Da parte curda non mancano poi le critiche al ruolo della coalizione, innanzitutto per il mancato coordinamento con i guerriglieri sul terreno. Dopo due settimane dall’inizio dei raid statunitensi e arabi sulla Siria, l’impatto sul campo è quasi nullo: lo Stato Islamico è entrato nella zona settentrionale di Kobane: «Ogni volta che un jet si avvicina, gli islamisti lasciano le loro posizioni all’aperto e si nascondono – denuncia Idris Nassan, portavoce dei combattenti curdi siriani – Quello di cui abbiamo bisogno sono armi e munizioni». E anche da Washington i dubbi vengono a galla: tra senatori e generali si allarga la richiesta di inviare truppe sul terreno, una possibilità che il presidente Obama non intende prendere in considerazione.

A peggiorare la situazione è il rapporto del Conflict Armament Research, organizzazione finanziata dalla Ue che analizza le armi utilizzate oggi dall’Isis: la stragrande maggioranza è di produzione statunitense, russa e cinese. Si tratta degli aiuti militari inviati a governi della regione o gruppi di opposizioni vicini all’Occidente e facilmente transitati nelle mani degli islamisti di al-Baghdadi.

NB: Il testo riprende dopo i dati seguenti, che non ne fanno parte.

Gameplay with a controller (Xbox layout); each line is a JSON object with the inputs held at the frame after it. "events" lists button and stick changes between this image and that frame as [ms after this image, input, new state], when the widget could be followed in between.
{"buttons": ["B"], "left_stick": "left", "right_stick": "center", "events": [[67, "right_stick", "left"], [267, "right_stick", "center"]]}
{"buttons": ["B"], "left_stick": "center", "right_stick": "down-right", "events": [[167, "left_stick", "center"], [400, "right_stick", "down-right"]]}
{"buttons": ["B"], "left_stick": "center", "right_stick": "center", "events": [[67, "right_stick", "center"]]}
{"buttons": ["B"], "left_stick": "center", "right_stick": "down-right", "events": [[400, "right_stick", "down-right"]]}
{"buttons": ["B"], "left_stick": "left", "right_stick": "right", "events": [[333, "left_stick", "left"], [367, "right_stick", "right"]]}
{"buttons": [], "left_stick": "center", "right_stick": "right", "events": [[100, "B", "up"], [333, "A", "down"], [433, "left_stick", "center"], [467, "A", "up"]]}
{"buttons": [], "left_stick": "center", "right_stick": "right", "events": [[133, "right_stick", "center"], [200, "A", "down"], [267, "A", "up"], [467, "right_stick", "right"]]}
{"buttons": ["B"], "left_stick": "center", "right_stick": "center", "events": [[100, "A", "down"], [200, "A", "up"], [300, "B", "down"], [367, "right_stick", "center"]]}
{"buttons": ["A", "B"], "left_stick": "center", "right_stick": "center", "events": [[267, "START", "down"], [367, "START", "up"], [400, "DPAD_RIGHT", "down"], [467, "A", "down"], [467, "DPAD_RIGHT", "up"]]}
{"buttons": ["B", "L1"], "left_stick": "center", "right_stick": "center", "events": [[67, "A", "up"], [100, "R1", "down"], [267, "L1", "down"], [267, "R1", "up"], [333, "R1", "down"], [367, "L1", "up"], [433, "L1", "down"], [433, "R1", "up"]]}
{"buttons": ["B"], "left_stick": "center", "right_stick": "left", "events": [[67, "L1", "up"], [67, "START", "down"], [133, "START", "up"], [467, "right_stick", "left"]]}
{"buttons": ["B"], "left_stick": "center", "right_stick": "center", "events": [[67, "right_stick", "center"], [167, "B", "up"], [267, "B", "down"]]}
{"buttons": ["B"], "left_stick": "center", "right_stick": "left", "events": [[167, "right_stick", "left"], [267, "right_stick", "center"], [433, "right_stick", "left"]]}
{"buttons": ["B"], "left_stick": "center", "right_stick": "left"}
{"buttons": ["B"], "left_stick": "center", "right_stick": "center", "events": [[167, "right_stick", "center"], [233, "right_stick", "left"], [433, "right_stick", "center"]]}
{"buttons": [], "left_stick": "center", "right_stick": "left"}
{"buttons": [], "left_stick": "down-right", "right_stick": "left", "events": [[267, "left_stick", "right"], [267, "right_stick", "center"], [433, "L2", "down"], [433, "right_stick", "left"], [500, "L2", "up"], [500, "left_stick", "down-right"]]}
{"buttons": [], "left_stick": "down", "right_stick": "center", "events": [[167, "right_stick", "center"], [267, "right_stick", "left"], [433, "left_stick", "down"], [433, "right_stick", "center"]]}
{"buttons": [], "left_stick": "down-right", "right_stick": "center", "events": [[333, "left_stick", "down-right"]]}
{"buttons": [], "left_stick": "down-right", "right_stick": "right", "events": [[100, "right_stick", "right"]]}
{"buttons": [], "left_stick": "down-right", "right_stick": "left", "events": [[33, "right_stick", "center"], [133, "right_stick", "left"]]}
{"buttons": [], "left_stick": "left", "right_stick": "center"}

Tra questi il Fronte Al Nusra, gruppo di ispirazione qaedista che con l’Isis ha firmato un patto di non aggressione. Al-Nusra sarebbe stato il target della prima ondata di raid Usa in territorio siriano, svela la stampa statunitense, nel tentativo di uccidere un ex funzionario dell’intelligence francese, ora arruolato tra le file di Al Qaeda. Lo hanno rivelato fonti europee, secondo cui la spia francese – che alcuni dicono essere ex funzionario dell’intelligence, altri delle Forze Speciali – è ora membro del gruppo qaedista. Immediata la reazione di Parigi: il Ministero della Difesa ha smentito la notizia: «Dopo controlli questa mattina, possiamo affermare che le informazioni riguardo legami tra il jiahdista citato dalla stampa e i servizi segreti francesi sono totalmente errate».